第440章

再退而論之,南陽那塊地,不知比柳州強了多少!


鬱岩覺得可行,便緊鑼密鼓地籌備著。


恰好聽說鬱珩要到南陽去巡視,他如今勢單力薄,早已不是從前的大少爺,鬱岩恨得牙癢癢,如今可不就是一舉除去他的千載難逢之機!


周康也讚成除掉鬱珩。


鬱珩始終是周康心裏的一塊心病,隻要他活著一天,周康便提心吊膽一天。


他最害怕的就是有朝一日落到了鬱珩的手上,鬱珩必然不會放過他。


如果這一次能徹底把鬱珩殺了,那往後周康跟在鬱岩身邊也就高枕無憂了。


除了攻占南陽的將士,周康沿途又準備一批又一批的殺手死士,等著取鬱珩的性命。


鬱珩出行這天,天還未亮。


很早的時候,鬱暖便到他院子裏來,彼時她身穿湖綠色男子長衣,長發高挽,往日那巧笑嫣兮的眉目間,不知不覺已覆上冷肅和嚴厲。


她進門時,鬱珩已整裝,正束袖戴上護腕。


她張了張口,輕聲道:“大哥,你當真不帶其他的人手?”


鬱珩回頭看了看她,道:“我相信你。

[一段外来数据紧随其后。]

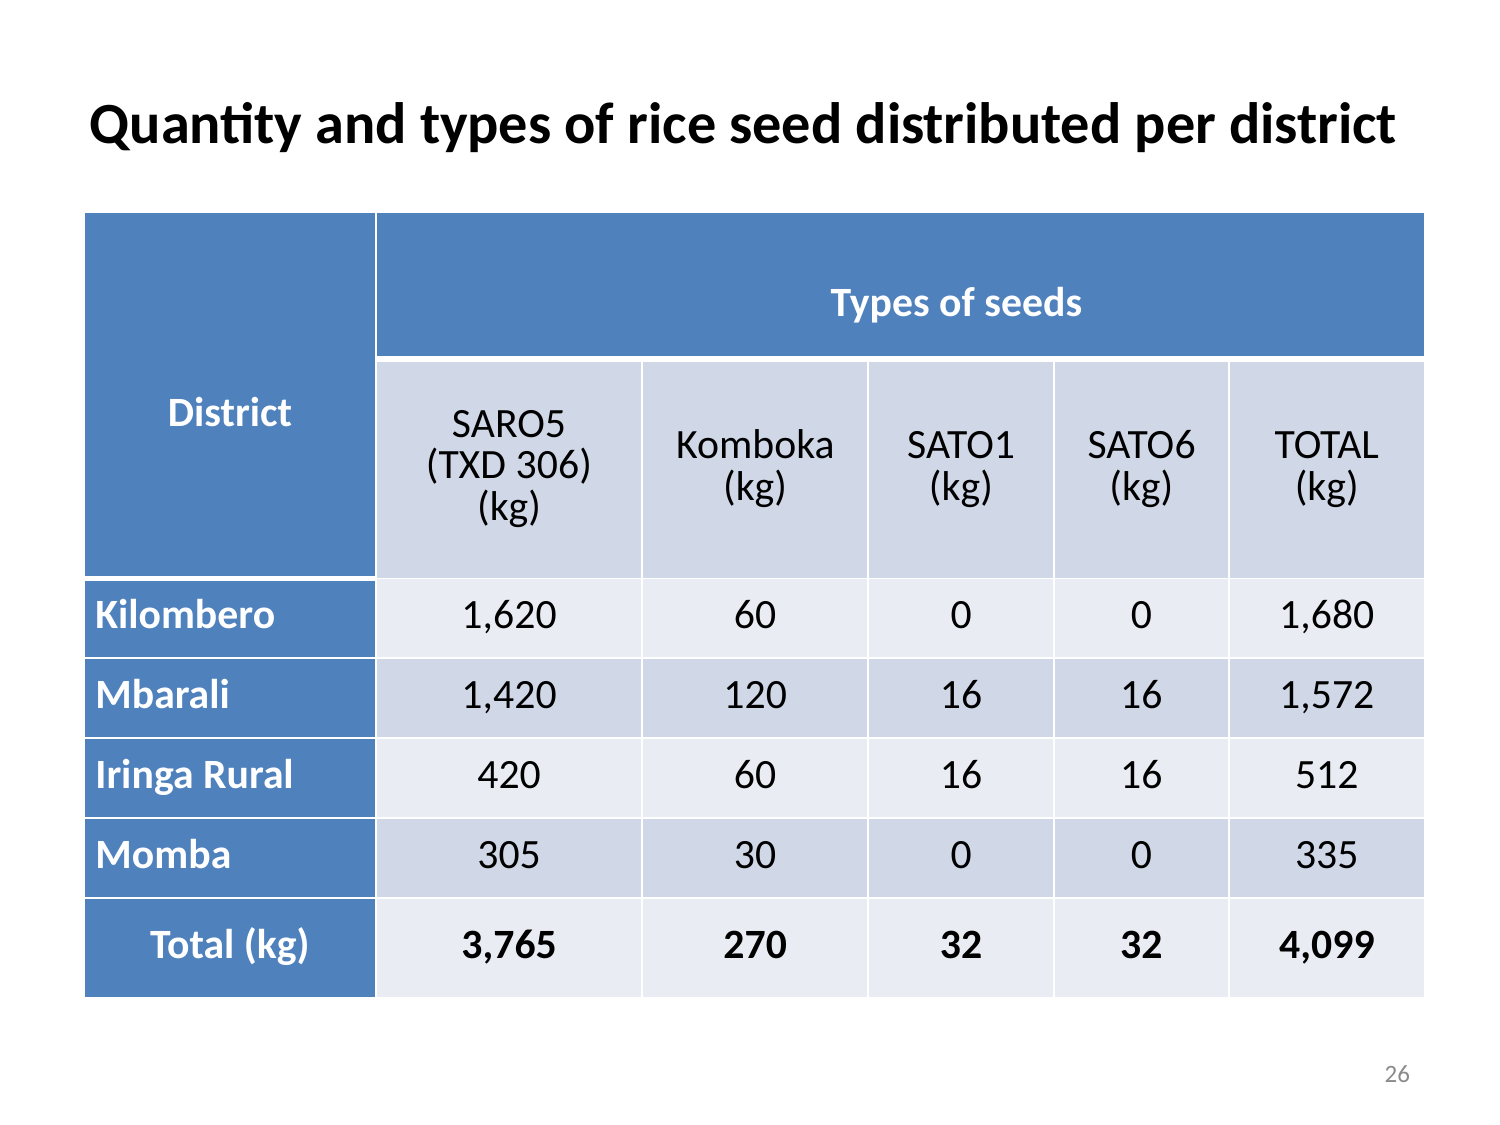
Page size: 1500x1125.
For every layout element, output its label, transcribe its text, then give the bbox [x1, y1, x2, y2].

slide_number 26 [1074, 1042, 1425, 1103]
table_cell Mbarali [85, 659, 375, 737]
table_cell 0 [1055, 819, 1228, 897]
table_cell 32 [869, 899, 1053, 997]
table_cell SARO5 (TXD 306) (kg) [377, 362, 641, 578]
table_cell 1,420 [377, 659, 641, 737]
table_cell SATO1 (kg) [869, 362, 1053, 578]
table_cell 0 [869, 819, 1053, 897]
text_box Quantity and types of rice seed distributed per district [75, 77, 1500, 163]
table_cell 1,620 [377, 579, 641, 657]
table_cell Momba [85, 819, 375, 897]
table_cell 16 [1055, 739, 1228, 817]
table_cell 270 [643, 899, 867, 997]
table_cell 335 [1230, 819, 1424, 897]
table_cell 60 [643, 739, 867, 817]
table_cell Iringa Rural [85, 739, 375, 817]
table_cell 0 [869, 579, 1053, 657]
table_cell 4,099 [1230, 899, 1424, 997]
table_cell 16 [869, 659, 1053, 737]
table_cell 512 [1230, 739, 1424, 817]
table_cell Kilombero [85, 581, 375, 657]
table_header District [85, 213, 375, 576]
table_cell TOTAL (kg) [1230, 362, 1424, 578]
table_cell 60 [643, 579, 867, 657]
table_cell 16 [1055, 659, 1228, 737]
table_cell 32 [1055, 899, 1228, 997]
table_cell 16 [869, 739, 1053, 817]
table_cell 30 [643, 819, 867, 897]
table_cell SATO6 (kg) [1055, 362, 1228, 578]
table_cell 1,680 [1230, 579, 1424, 657]
table_cell 1,572 [1230, 659, 1424, 737]
table_cell Komboka (kg) [643, 362, 867, 578]
table_cell 3,765 [377, 899, 641, 997]
table_header Types of seeds [377, 213, 1424, 356]
table_cell 0 [1055, 579, 1228, 657]
table_cell 420 [377, 739, 641, 817]
table_cell 120 [643, 659, 867, 737]
table_cell 305 [377, 819, 641, 897]
table_cell Total (kg) [85, 899, 375, 997]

”


鬱暖有種喘不過氣來的感覺。


她走上前,從後麵驀然抱住他,心裏有些焦灼發疼,埋頭在他的背脊上,深深淺淺地呼吸著。


鬱珩背對著她沒多動。


良久,鬱暖沙啞道:“你到底是有多相信我,才會把命都要交到我手上。”


她知道,他是為了她。


因為她需要建立軍功,她需要讓三軍心悅誠服。


鬱珩回過身,攏了攏她鬢邊的發,微曲著手指輕捧著她的臉,低頭在她額上親了一下,似不滿足,又下移在她唇上流連幾許,低低道:“你若是過意不去,待事成以後,好好謝我。”


說罷,他便轉身往外走。


ps:嘿嘿嘿,大家不要慌,保持鎮定隊形,我不是那麽狠心的媽。


天邊泛開了淺淺的魚肚白。


鬱暖看著他的背影走在院落裏,挺拔遒勁如青鬆。


鬱珩走後,鬱暖也沒有閑著,當即去了南大營,兵分兩路,調兵遣將。


她軍令下得利索幹練,按照早有的部署,拔軍前行。


鬱暖離營時,不忘去了一趟軍牢,將軍牢裏那個毛發枯槁、瑟瑟縮縮的人拎了出來。


她許久不見陽光,一出來時,便雙手捂著自己的臉。


僅存的清醒的意識告訴她,她這副樣子不該給別人看到。


鬱暖將她提上馬,眯著眼看了看遠方的重重青山,悠悠道:“周文月,我這便帶你去與周康兄妹團聚。”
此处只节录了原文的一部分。